To encourage the development of these types of novel technologies in the UK, the Spring Statement, led by Rachel Reeves, included a substantial commitment towards innovation for military purposes. Specifically, Reeves has announced that the government will set aside £400 million for innovative technology and has promised to prioritise UK tech firms, in particular start-ups and SMEs. 

This funding arrives on the back of other initiatives already established in the UK government’s effort to drive innovation. In December, the Defence Secretary, John Healey, revealed plans to develop a new Defence Industrial Strategy, to be published in late Spring of this year. The strategy will outline the government’s efforts to prioritise defence as one of the eight “growth-driving” sectors. This includes a commitment to supporting UK businesses, creating new venture opportunities through partnerships with the Ministry of Defence, increasing jobs in the defence sector across the UK, and focusing on novel and early-stage technology. A scheme created specifically to link the Ministry of Defence with such technology is the Defence and Security Accelerator, which seeks out and funds innovation to aid UK defence and security.

But as the government calls for a defence ecosystem characterised by growth and innovation – and provides substantial funding to drive this growth – important considerations arise in how defence manufacturers can best manage their intellectual property.

Balancing Protection and Privacy

One obvious consideration is how to handle potentially sensitive, or secret, subject matter and how to protect inventions that might have national security implications. A common fear when pursuing patent applications for military technologies is the risk of Section 22 directions. This is where the UK Patent Office prevents the publication or dissemination of applications containing sensitive subject matter. Another consideration is how best to commercialise technology whose primary use will be by governments during times of conflict.

In practice, these sorts of Section 22 directions are often avoidable. The UK Patent Office’s 2023 filing data indicates that only 35 directions under Section 22 were issued in that year despite a large number of filings by defence companies (BAE Systems alone filed 116 new applications in 2023).

A large reason for this is that technologies originally intended for military applications often turn out to have substantial other, e.g. civilian, use cases. With careful consideration it is often possible to protect an underlying invention that can be applied to these other use cases without publishing any sensitive information. One example of such a technology is the GPS system, which started life as a purely military technology before being opened up to civilian use. By focusing on these alternative uses, it is often possible to obtain meaningful, and commercially valuable, protection, without risking a Section 22 direction.
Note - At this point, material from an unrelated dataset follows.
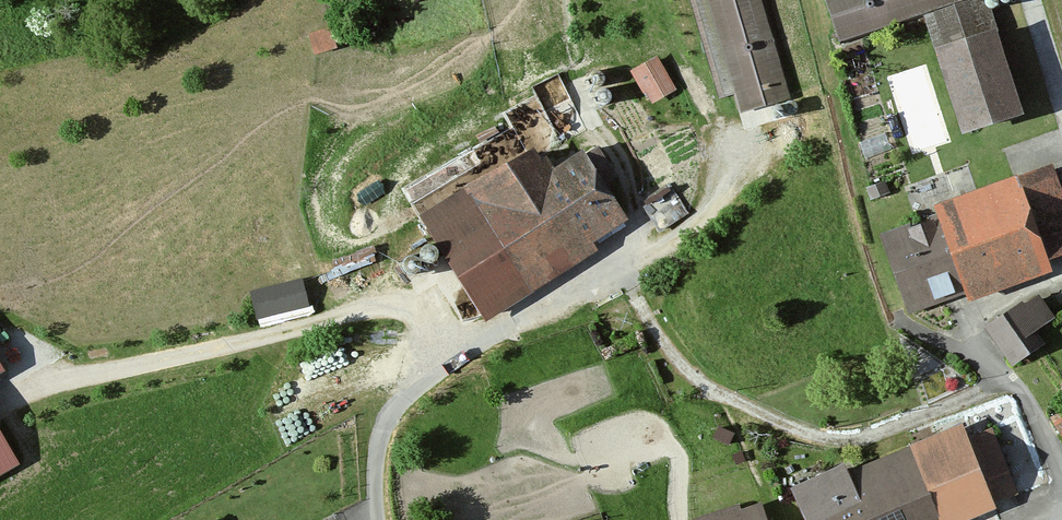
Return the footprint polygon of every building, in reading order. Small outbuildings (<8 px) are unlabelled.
[(722,94),(736,90),(743,113),(789,100),(760,0),(695,0),(722,94)] [(843,41),(960,0),(829,0),(843,41)] [(986,8),(987,10),(989,11),(991,11),(993,11),(995,10),(997,9),(998,7),(998,5),(998,3),(997,1),(996,0),(988,0),(986,2),(985,4),(985,6),(986,8)] [(1001,5),(1002,7),(1004,8),(1006,8),(1008,8),(1010,7),(1012,6),(1013,4),(1013,2),(1013,0),(1001,0),(1000,0),(1000,3),(1001,5)] [(983,1),(924,19),(963,140),(1022,121),(983,1)] [(656,63),(634,77),(644,93),(647,93),(653,104),(674,92),(656,63)] [(589,79),(589,82),(590,84),(592,86),(594,87),(597,88),(600,87),(602,86),(604,84),(605,81),(605,79),(604,76),(603,74),(601,72),(598,71),(595,71),(593,72),(591,74),(589,77),(589,79)] [(595,98),(596,100),(597,103),(599,105),(601,106),(604,106),(606,106),(609,104),(611,102),(612,100),(612,97),(611,94),(609,92),(607,91),(605,90),(602,90),(599,91),(597,93),(596,95),(595,98)] [(435,237),(480,307),(618,219),(581,161),(550,181),(531,151),(467,192),(478,209),(435,237)] [(656,223),(687,209),(674,180),(643,194),(656,223)] [(882,237),(911,315),(1061,260),(1061,238),(1041,180),(882,237)] [(884,184),(867,191),(871,201),(888,194),(884,184)] [(420,254),(421,257),(422,259),(424,261),(426,262),(429,263),(431,262),(434,261),(436,259),(437,256),(437,253),(436,251),(434,249),(432,247),(429,246),(427,246),(424,247),(422,249),(421,251),(420,254)] [(403,264),(404,267),(405,269),(407,271),(409,273),(412,273),(415,272),(417,271),(419,269),(420,266),(420,264),(419,261),(417,259),(415,257),(413,256),(410,257),(407,258),(405,259),(404,262),(403,264)] [(301,284),(253,299),(260,322),(308,307),(301,284)] [(1037,296),(988,332),(1014,367),(1031,354),(1022,343),(1055,320),(1037,296)] [(1051,420),(1061,437),(1061,436),(1061,414),(1051,420)] [(913,456),(942,519),(962,519),(999,503),(967,432),(913,456)] [(17,467),(0,438),(0,477),(17,467)] [(805,519),(942,519),(913,456),(799,507),(805,519)] [(735,519),(763,519),(760,511),(735,519)]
Building A Strategy for Defence Tech Firms

To summarise, due to the increased funding being made available, the next few years offer the opportunity for substantial innovation in the defence sector. Companies involved in this innovation should be careful to protect their intellectual property while bearing in mind the unique complexities in this area.

Many of the potential pitfalls can be overcome with careful strategizing. If managed properly, the military technologies of this decade could well turn into ubiquitous civilian technologies in the next decade or even sooner. Companies with a strategy that effectively protects their intellectual property in the short term will be well placed to reap the benefits in the long term.